▸ What to work on
How many of the lines in the data contain "year"? Give only the number.
-- -- --
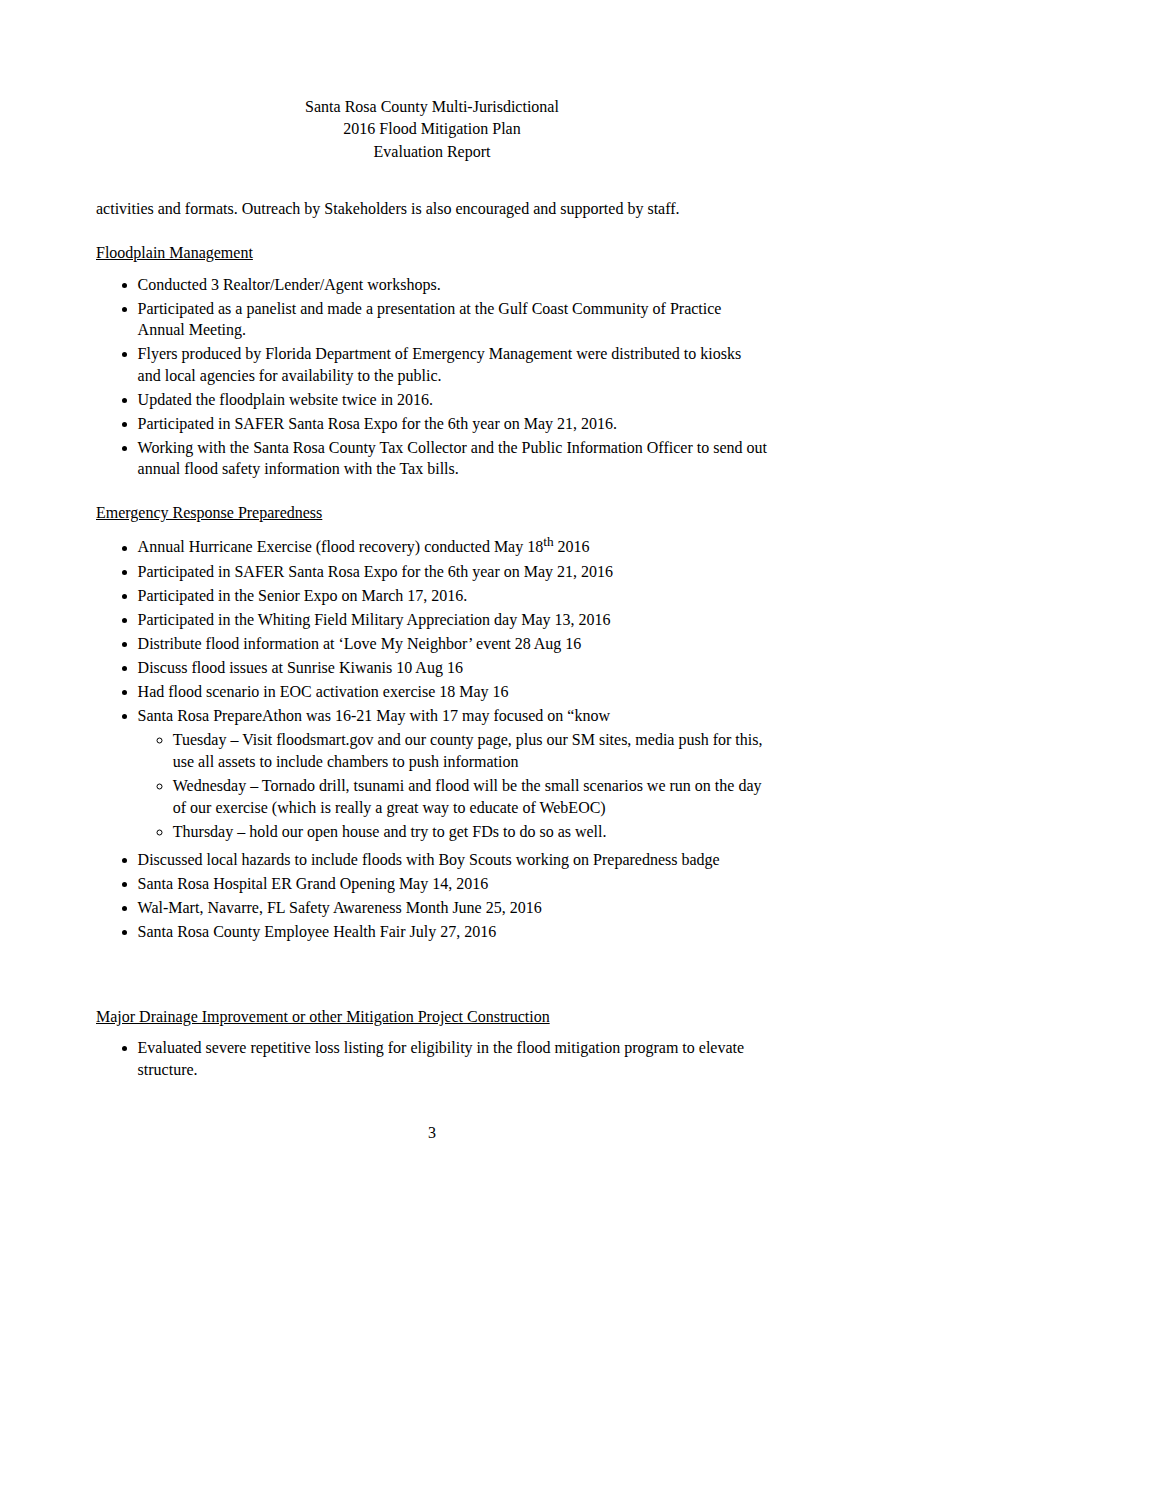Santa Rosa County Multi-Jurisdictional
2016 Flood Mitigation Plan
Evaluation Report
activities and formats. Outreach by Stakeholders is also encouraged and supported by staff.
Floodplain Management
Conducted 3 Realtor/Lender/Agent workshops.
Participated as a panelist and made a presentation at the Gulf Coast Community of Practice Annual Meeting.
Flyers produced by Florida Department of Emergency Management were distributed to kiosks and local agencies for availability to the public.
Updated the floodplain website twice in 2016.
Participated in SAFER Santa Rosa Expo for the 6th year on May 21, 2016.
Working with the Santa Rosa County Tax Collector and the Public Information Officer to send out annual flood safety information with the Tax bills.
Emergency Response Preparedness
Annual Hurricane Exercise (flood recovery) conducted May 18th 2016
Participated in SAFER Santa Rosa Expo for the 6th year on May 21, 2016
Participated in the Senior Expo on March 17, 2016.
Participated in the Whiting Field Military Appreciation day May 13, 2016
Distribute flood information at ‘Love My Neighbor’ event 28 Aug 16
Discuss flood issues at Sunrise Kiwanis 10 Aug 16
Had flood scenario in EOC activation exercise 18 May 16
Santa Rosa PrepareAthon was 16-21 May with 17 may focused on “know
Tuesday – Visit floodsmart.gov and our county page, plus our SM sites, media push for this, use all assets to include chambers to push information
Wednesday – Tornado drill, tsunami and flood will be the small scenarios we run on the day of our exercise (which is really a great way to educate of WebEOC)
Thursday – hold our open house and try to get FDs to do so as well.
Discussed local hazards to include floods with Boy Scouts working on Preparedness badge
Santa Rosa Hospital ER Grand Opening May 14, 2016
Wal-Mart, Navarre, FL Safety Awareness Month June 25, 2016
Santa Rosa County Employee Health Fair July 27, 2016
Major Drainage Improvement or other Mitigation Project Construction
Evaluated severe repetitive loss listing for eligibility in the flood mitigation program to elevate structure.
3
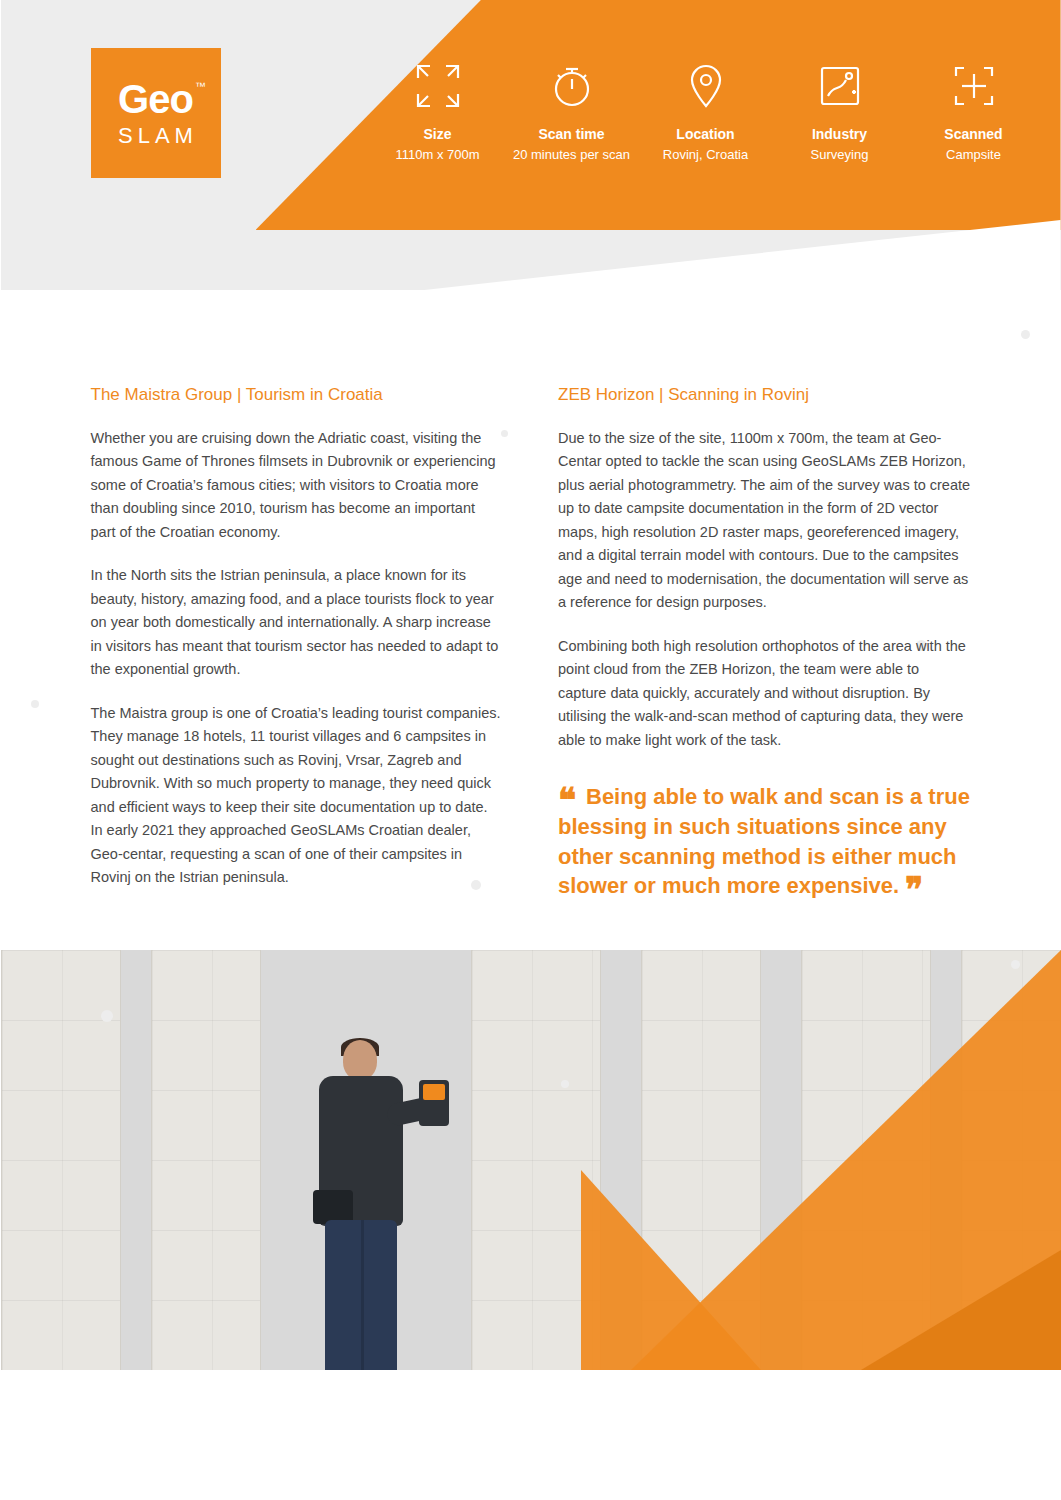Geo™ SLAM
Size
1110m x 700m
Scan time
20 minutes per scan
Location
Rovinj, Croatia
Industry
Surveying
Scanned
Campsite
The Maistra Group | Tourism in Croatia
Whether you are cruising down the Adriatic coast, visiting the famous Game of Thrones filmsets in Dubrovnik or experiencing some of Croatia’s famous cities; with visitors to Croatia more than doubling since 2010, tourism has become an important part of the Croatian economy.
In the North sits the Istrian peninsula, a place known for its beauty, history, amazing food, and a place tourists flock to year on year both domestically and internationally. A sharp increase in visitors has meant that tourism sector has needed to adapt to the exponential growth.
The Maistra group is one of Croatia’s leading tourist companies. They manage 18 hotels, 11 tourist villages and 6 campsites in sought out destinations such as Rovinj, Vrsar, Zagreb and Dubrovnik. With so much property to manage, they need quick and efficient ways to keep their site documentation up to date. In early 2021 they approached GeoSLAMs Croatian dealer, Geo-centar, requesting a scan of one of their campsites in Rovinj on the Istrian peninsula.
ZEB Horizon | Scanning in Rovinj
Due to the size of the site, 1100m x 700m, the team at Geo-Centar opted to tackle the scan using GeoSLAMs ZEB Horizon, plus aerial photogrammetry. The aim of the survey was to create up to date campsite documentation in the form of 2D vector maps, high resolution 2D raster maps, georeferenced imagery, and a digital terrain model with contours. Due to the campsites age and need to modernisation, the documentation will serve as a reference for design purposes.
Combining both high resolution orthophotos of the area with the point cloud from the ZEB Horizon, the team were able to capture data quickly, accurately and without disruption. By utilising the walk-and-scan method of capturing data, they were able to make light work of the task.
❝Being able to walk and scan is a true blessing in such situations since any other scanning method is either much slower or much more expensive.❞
-- -- --
▸ Output of the task
3